Penurunan perputaran uang tidak berdiri sendiri. Fenomena ini berkorelasi dengan berbagai indikator ekonomi lainnya yang menunjukkan tren negatif. Salah satu yang paling mencolok adalah penurunan jumlah pemudik. Data Kementerian Perhubungan (Kemenhub) mencatat total pemudik tahun ini hanya mencapai 146,48 juta orang, mengalami penurunan drastis sebesar 24% dibandingkan tahun lalu yang mencapai 193,6 juta orang. Penurunan ini berdampak signifikan terhadap sektor pariwisata, khususnya industri perhotelan.
Akbar mencontohkan penurunan okupansi hotel di Yogyakarta sebagai dampak langsung dari berkurangnya jumlah pemudik. Berdasarkan data Perhimpunan Hotel dan Restoran Indonesia (PHRI), okupansi hotel selama libur Lebaran turun hingga 30%. "Fenomena ini menunjukkan adanya penurunan daya beli masyarakat yang signifikan," ujar Akbar. "Saat ini, masyarakat benar-benar hati-hati membelanjakan uangnya. Ini menandakan ekonomi kita sedang tidak baik-baik saja. Sehingga perlu intervensi pemerintah," tambahnya.
Anjloknya daya beli masyarakat juga tercermin dari penurunan Indeks Keyakinan Konsumen (IKK). Tercatat penurunan sebesar 0,4% dari Desember 2024 ke Januari 2025. Kondisi ini sangat memprihatinkan karena sejak tahun 2022, IKK selalu menunjukkan tren kenaikan di awal tahun, yang mengindikasikan optimisme konsumen terhadap perekonomian. Penurunan IKK ini menjadi indikator kuat melemahnya kepercayaan konsumen terhadap kondisi ekonomi ke depan.
Data pendukung lainnya yang memperkuat sinyal perlambatan ekonomi adalah penurunan angka Indeks Penjualan Riil (IPR) pada Januari 2025. Angka IPR yang pada Desember 2024 mencapai 222 poin, turun menjadi 211,5 poin di Januari 2025. Penurunan ini menunjukkan penurunan aktivitas penjualan di berbagai sektor riil, yang semakin menguatkan prediksi perlambatan ekonomi.

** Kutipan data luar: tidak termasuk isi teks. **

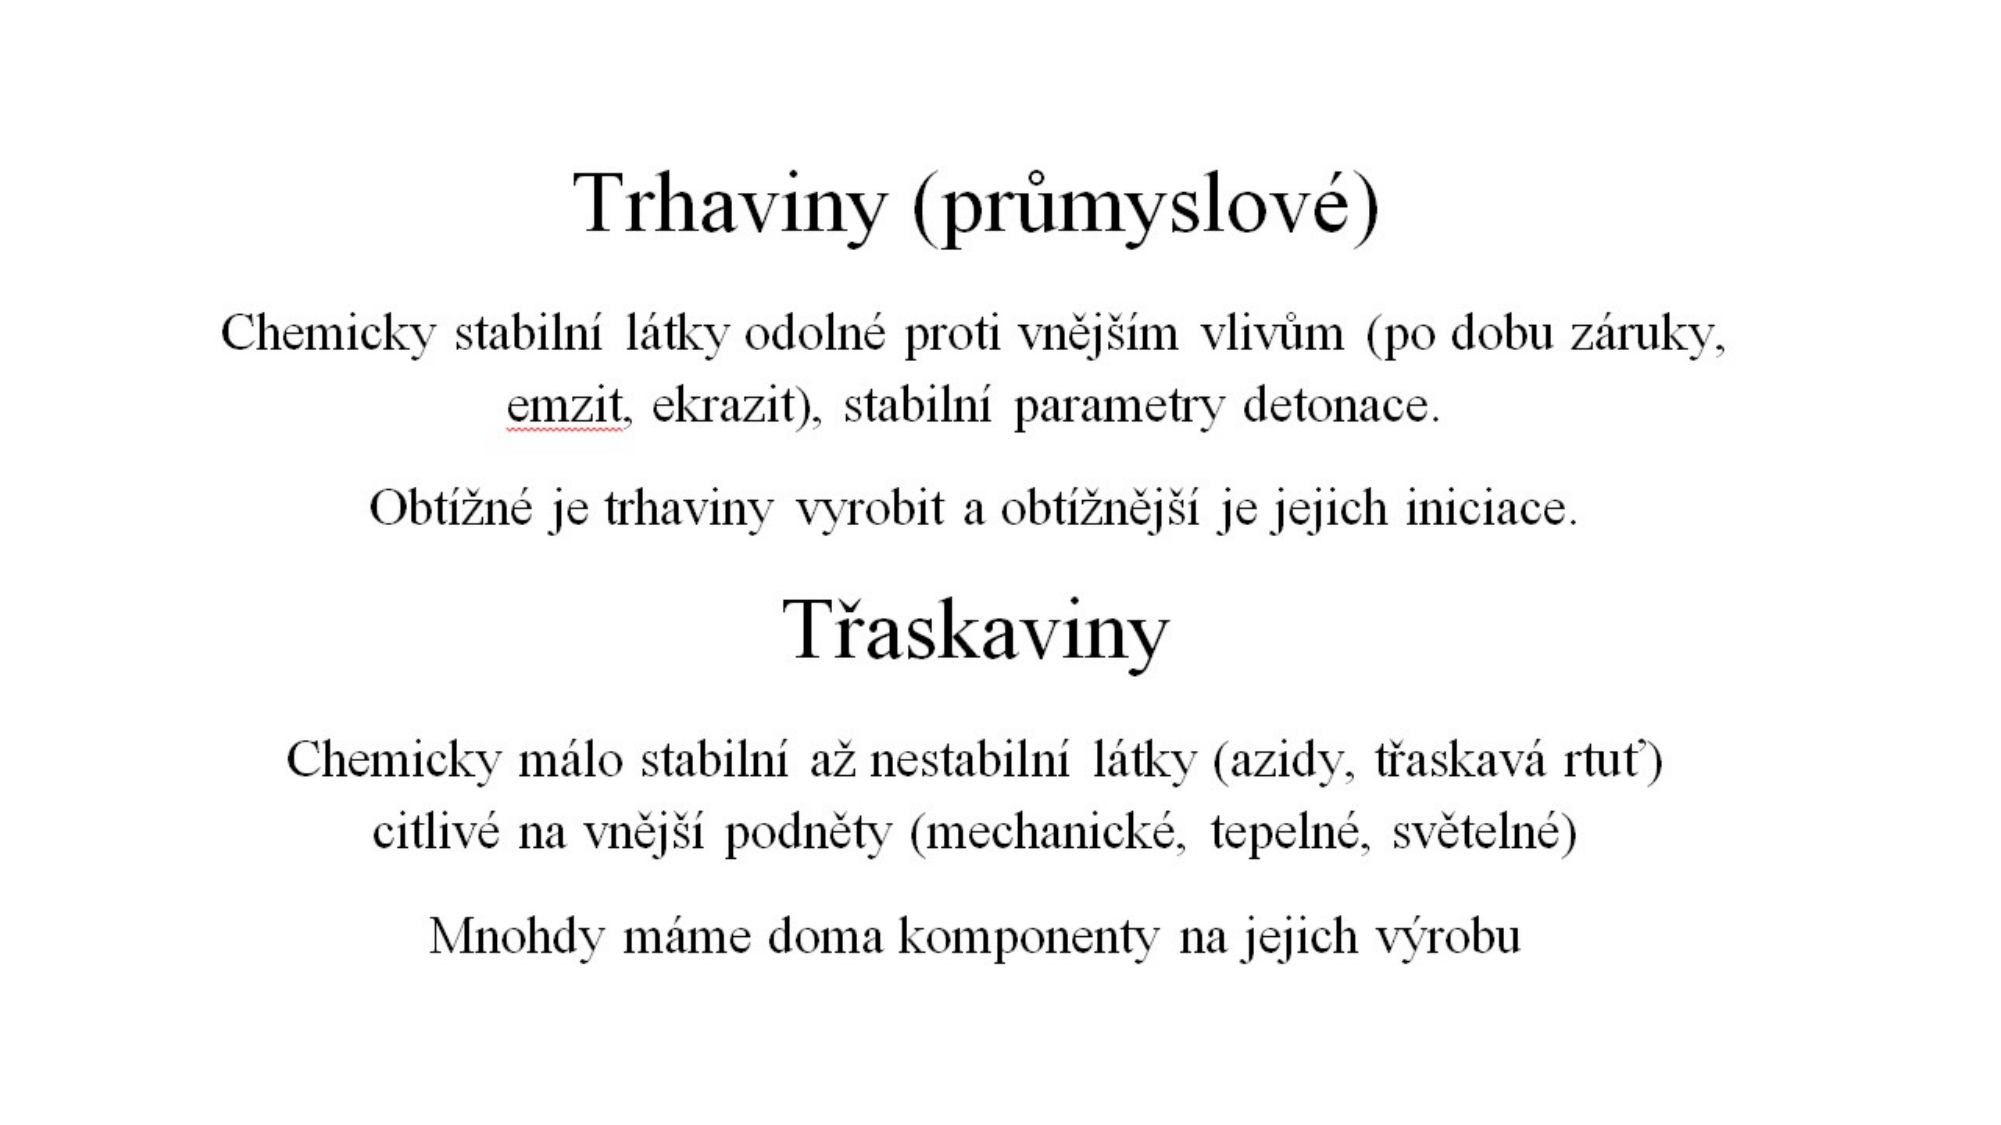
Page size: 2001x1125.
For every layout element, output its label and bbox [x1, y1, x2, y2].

picture [135, 153, 1865, 972]
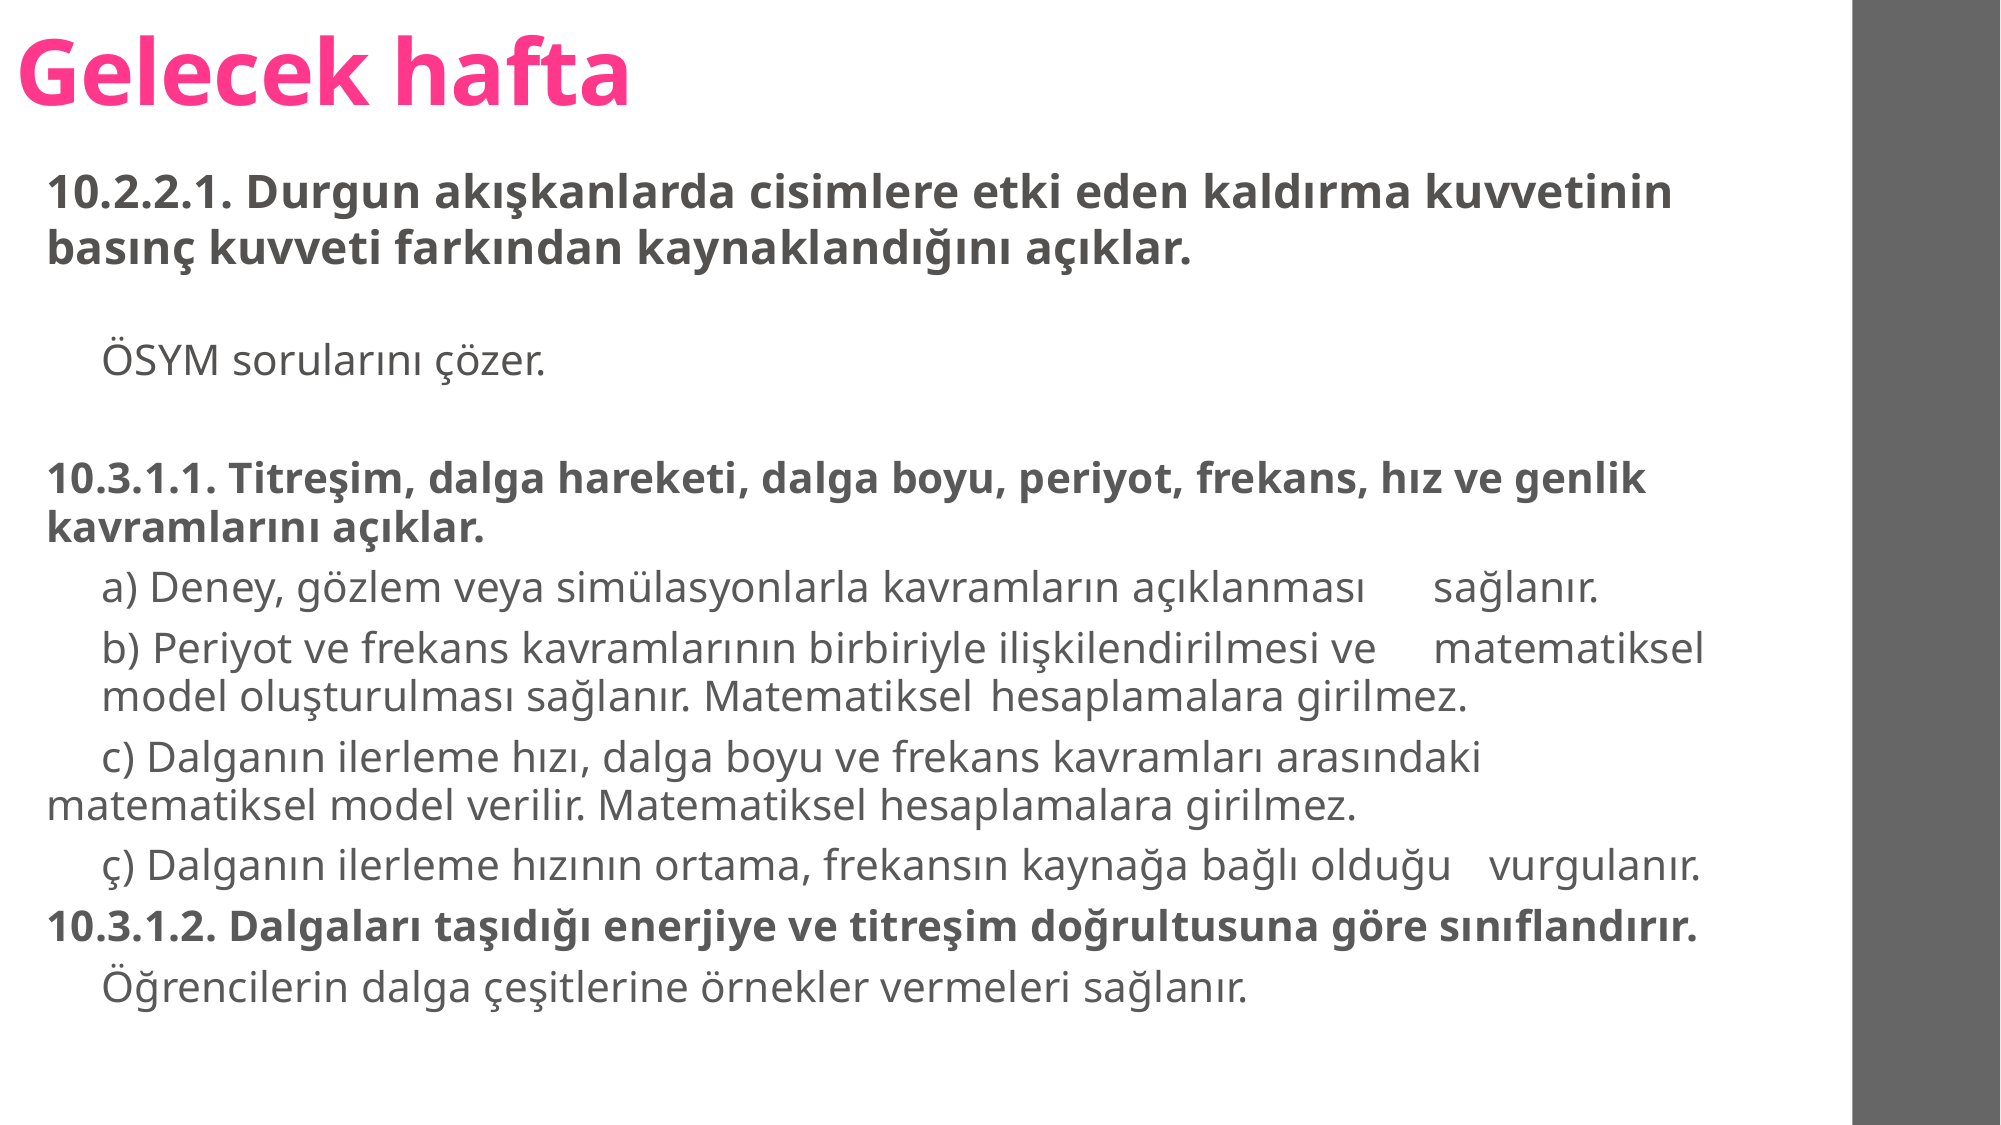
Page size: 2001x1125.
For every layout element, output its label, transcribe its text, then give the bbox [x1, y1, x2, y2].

title Gelecek hafta [0, 0, 1590, 133]
list 10.2.2.1. Durgun akışkanlarda cisimlere etki eden kaldırma kuvvetinin basınç kuvveti farkından kaynaklandığını açıklar. ÖSYM sorularını çözer. 10.3.1.1. Titreşim, dalga hareketi, dalga boyu, periyot, frekans, hız ve genlik kavramlarını açıklar. a) Deney, gözlem veya simülasyonlarla kavramların açıklanması sağlanır. b) Periyot ve frekans kavramlarının birbiriyle ilişkilendirilmesi ve matematiksel model oluşturulması sağlanır. Matematiksel hesaplamalara girilmez. c) Dalganın ilerleme hızı, dalga boyu ve frekans kavramları arasındaki matematiksel model verilir. Matematiksel hesaplamalara girilmez. ç) Dalganın ilerleme hızının ortama, frekansın kaynağa bağlı olduğu vurgulanır. 10.3.1.2. Dalgaları taşıdığı enerjiye ve titreşim doğrultusuna göre sınıflandırır. Öğrencilerin dalga çeşitlerine örnekler vermeleri sağlanır. [31, 154, 1758, 1052]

Menanggapi situasi yang semakin mengkhawatirkan ini, HIPMI mendesak pemerintah untuk segera mengambil langkah-langkah konkret guna mengatasi masalah tersebut sebelum berdampak lebih luas. Akbar menekankan perlunya intervensi pemerintah yang tepat dan terukur untuk mencegah memburuknya kondisi ekonomi.

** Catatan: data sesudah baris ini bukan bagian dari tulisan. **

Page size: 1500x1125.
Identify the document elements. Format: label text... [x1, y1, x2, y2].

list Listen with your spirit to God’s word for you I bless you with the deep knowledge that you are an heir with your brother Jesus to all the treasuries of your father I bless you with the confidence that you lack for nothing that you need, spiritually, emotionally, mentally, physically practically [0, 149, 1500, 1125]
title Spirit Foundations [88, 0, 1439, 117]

"Pemerintah harus segera turun tangan," tegas Akbar. "Caranya, dengan berbagai hal. Seperti mempercepat realisasi belanja sosial dan infrastruktur padat karya, menstabilkan harga kebutuhan pokok, dan memastikan UMKM mendapat dukungan konkret," pungkasnya. Ia menekankan pentingnya program-program yang berdampak langsung pada peningkatan daya beli masyarakat dan mendorong pertumbuhan ekonomi dari akar rumput. Kegagalan pemerintah dalam mengambil langkah cepat dan tepat, menurut Akbar, akan berakibat fatal bagi perekonomian nasional dan kesejahteraan rakyat. Kondisi ini bukan hanya sekadar penurunan perputaran uang Lebaran, tetapi merupakan sinyal peringatan dini akan potensi resesi ekonomi yang lebih besar jika dibiarkan tanpa penanganan yang serius dan terintegrasi.